Language Regime Change and Europeanization: The Council of Europe, Slovakia, and the Treatment of Romani

Milena Pandy
University of Toronto

In an increasingly integrated Europe, state language regimes are not the only ones that matter. It is also essential to understand how supranational language regimes are interacting with state language regimes. As Central and Eastern European (CEE) countries worked towards and then gained European Union membership after 2000, to what extent did their state language regimes become ‘Europeanized’? I examine these questions through the case of Romani in Slovakia. This paper has two aims: first, to demonstrate that the concept of a language regime can be fruitfully applied to supranational entities, and second, to examine the impact of such regimes at the state level. The Council of Europe’s language regime led it to advocate for increased support of Romani, as well as increased minority language rights in member states more generally. This work became bound up in the wider dynamics of Europeanization and European pressure on CEE states. At the level of the Slovak state, official policies towards Romani were changed in response to such pressure. Implementation of such commitments was limited, however. An analysis of state treatment of Romani language in Slovakia from approximately 1998 to 2018 thus illustrates a process through which a state language regime was altered but not transformed.

 

Global English as the Result of State Traditions of Language Education: Alternative Explanations to Current Global Language Regimes and its Importance to Global Politics

Peter Ives
University of Winnipeg

Many academic and media accounts of the massive spread of English across the globe since the mid-20th century rely on simplistic notions of globalization mostly driven by technology and economic developments. Such approaches neglect the role of states across the globe in the increased usage of English and even declare individual choice as a key factor (e.g.
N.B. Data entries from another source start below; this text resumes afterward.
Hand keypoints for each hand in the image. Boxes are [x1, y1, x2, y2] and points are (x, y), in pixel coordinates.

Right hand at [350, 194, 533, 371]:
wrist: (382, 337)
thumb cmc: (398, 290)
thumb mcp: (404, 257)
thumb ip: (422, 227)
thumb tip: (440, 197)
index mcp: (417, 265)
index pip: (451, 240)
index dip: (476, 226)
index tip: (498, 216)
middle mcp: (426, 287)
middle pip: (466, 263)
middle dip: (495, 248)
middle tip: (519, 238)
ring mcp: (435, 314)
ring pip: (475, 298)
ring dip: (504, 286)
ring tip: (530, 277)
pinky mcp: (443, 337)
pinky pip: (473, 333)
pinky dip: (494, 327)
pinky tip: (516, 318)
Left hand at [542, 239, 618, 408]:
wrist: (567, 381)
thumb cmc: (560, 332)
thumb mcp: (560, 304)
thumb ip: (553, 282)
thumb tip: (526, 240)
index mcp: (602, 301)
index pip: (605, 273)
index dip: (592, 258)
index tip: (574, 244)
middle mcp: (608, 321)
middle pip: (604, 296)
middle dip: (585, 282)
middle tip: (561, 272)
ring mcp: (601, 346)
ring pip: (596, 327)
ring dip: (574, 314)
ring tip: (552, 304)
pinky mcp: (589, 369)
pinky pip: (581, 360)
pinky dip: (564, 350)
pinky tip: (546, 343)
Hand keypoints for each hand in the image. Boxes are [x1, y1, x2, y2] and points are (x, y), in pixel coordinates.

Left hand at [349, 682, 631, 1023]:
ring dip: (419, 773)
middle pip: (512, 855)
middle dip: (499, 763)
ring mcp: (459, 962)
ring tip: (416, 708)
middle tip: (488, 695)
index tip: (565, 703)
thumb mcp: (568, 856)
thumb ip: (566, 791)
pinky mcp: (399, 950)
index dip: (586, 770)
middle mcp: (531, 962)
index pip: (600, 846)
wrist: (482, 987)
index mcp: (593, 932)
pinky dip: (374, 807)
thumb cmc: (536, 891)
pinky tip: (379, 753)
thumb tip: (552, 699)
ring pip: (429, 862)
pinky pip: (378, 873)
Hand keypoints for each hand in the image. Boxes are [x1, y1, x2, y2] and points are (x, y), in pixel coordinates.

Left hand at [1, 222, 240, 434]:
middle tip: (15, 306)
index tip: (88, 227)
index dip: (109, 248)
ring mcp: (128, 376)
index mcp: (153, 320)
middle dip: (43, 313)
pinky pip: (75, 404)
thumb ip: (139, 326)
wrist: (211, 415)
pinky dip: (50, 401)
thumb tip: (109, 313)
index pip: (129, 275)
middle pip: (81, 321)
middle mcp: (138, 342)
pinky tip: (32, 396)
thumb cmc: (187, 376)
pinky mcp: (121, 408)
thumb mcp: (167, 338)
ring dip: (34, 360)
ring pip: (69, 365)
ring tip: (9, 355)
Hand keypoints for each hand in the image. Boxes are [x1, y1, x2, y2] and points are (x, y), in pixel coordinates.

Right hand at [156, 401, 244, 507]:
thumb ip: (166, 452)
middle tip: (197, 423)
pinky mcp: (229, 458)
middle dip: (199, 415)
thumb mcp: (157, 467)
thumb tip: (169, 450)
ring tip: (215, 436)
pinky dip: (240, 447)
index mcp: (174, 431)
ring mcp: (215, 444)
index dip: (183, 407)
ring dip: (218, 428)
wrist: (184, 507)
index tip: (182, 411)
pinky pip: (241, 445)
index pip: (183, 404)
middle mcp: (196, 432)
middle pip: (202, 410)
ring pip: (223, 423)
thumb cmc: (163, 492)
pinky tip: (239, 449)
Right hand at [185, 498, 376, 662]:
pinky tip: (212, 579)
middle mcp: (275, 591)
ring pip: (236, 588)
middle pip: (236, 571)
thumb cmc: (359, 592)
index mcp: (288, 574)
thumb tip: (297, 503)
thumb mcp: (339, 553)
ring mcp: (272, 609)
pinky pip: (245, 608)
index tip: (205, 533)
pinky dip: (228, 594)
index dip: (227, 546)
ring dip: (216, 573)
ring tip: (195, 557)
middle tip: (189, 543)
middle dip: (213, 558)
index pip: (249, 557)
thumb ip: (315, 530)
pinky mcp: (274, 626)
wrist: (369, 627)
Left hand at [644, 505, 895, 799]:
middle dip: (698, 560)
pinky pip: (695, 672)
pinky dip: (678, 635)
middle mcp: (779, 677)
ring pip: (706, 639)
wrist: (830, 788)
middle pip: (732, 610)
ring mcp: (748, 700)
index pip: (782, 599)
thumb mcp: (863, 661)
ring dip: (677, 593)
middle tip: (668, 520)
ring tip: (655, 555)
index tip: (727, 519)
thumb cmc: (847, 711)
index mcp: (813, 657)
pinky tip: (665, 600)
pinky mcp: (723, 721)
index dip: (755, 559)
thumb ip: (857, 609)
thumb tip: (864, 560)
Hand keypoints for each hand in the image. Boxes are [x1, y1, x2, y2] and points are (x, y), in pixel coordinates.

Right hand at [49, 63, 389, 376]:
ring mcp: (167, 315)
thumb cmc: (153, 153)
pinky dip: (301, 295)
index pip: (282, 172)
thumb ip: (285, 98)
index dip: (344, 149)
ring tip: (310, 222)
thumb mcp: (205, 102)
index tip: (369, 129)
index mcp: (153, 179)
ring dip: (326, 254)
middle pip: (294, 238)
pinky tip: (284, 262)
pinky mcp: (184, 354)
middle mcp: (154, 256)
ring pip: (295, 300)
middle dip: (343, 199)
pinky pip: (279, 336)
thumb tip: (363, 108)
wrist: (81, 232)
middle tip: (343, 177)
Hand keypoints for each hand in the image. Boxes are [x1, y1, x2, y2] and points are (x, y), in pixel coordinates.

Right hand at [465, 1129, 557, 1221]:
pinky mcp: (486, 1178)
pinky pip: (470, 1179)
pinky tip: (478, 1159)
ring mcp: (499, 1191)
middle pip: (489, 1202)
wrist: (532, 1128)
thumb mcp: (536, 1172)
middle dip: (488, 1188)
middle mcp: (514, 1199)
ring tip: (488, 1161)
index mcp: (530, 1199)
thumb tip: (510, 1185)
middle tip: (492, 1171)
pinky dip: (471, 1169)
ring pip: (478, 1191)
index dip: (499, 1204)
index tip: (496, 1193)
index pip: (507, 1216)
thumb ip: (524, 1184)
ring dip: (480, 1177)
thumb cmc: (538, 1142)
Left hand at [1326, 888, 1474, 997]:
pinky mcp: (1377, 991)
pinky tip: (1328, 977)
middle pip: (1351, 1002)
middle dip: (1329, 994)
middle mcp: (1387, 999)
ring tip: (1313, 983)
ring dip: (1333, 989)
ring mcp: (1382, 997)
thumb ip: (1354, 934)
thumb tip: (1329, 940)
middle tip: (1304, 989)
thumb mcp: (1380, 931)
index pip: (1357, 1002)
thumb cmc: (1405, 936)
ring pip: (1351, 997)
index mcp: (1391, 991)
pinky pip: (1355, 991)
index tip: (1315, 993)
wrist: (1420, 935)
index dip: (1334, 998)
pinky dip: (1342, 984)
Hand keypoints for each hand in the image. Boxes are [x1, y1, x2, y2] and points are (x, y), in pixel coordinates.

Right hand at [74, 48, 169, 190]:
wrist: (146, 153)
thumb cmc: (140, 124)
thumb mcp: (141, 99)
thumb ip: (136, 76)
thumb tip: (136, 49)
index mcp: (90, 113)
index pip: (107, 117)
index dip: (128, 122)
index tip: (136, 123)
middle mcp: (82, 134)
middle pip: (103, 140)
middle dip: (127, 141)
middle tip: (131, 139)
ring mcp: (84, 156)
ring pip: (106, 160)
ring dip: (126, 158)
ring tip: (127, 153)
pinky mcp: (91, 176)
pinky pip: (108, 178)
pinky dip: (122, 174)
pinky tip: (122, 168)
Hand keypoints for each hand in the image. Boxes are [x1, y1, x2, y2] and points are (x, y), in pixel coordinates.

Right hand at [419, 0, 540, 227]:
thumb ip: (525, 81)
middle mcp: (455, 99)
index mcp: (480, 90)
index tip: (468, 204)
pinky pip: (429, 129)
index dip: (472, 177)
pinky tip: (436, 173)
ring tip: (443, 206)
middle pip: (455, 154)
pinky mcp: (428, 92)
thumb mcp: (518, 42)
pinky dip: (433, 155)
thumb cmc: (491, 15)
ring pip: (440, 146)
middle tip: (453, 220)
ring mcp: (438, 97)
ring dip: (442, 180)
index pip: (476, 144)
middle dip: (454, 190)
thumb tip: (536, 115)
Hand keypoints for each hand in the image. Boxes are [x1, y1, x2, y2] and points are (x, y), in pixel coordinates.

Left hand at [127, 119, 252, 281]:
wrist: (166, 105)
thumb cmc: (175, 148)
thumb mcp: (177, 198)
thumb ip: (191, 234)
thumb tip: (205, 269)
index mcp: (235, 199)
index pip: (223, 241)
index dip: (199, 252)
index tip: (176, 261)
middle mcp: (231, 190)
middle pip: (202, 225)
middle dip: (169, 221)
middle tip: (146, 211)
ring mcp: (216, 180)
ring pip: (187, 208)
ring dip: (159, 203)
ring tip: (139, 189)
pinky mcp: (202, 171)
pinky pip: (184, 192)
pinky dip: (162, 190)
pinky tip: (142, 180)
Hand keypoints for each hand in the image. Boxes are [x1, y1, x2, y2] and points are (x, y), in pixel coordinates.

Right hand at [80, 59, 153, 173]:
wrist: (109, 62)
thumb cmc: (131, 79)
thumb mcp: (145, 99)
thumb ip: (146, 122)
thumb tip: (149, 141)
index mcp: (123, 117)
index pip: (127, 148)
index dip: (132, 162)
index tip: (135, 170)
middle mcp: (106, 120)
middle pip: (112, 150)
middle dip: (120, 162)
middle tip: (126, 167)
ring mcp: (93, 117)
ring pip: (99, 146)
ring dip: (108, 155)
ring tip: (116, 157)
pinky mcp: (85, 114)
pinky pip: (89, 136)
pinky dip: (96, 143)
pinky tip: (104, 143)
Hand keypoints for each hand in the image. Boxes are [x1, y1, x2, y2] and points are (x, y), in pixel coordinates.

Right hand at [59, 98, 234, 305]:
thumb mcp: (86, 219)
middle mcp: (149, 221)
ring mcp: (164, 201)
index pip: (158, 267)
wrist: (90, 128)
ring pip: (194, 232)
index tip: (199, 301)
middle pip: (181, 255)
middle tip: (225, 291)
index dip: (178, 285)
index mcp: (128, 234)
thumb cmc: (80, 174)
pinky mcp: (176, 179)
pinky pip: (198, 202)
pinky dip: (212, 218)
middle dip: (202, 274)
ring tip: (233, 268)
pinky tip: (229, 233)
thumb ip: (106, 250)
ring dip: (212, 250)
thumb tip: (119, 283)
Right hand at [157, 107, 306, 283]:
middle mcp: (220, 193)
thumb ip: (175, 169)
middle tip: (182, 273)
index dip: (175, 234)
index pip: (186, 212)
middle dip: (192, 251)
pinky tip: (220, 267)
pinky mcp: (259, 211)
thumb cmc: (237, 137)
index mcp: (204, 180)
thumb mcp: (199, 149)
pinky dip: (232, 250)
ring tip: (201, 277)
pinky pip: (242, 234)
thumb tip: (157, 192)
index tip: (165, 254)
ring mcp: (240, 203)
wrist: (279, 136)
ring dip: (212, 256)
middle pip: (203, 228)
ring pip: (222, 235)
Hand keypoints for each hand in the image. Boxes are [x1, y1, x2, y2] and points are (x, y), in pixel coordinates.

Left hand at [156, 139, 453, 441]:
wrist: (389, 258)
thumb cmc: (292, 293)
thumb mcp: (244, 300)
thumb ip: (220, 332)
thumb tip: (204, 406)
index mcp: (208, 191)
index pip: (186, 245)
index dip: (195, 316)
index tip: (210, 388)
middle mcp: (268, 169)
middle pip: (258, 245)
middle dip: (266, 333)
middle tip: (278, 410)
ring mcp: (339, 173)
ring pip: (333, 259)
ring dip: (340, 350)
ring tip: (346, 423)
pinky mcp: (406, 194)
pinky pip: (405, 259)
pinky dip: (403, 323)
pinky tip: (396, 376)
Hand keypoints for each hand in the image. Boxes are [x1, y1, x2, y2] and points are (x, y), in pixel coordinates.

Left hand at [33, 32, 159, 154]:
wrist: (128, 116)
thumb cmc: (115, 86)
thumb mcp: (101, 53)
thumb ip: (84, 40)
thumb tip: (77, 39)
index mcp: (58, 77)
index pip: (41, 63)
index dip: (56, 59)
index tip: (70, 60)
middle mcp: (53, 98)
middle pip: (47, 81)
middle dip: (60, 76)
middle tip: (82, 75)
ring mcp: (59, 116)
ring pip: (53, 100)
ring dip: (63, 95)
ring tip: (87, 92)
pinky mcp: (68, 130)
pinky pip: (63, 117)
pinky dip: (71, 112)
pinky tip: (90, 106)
De Swaan 2001; Crystal 2003; Van Parijs 2011; Northrup 2013). This chapter challenges these accounts by using and extending the state traditions and language regimes framework, STLR (Cardinal & Sonntag 2015). Presenting empirical findings that 142 countries in the world mandate English language education as part of their national education systems, I suggest there are important similarities with the standardization of national language at the nation-state level especially in the nineteenth century and early twentieth centuries. This work reveals severe limitations of other approaches in political science to global English, including linguistic justice. I show how in the case of global English the convergence of diverse language regimes must be distinguished from state traditions but cannot be separated from them. With the severe challenges to global liberal cosmopolitanism, the role of individual state language education policies will become increasingly important.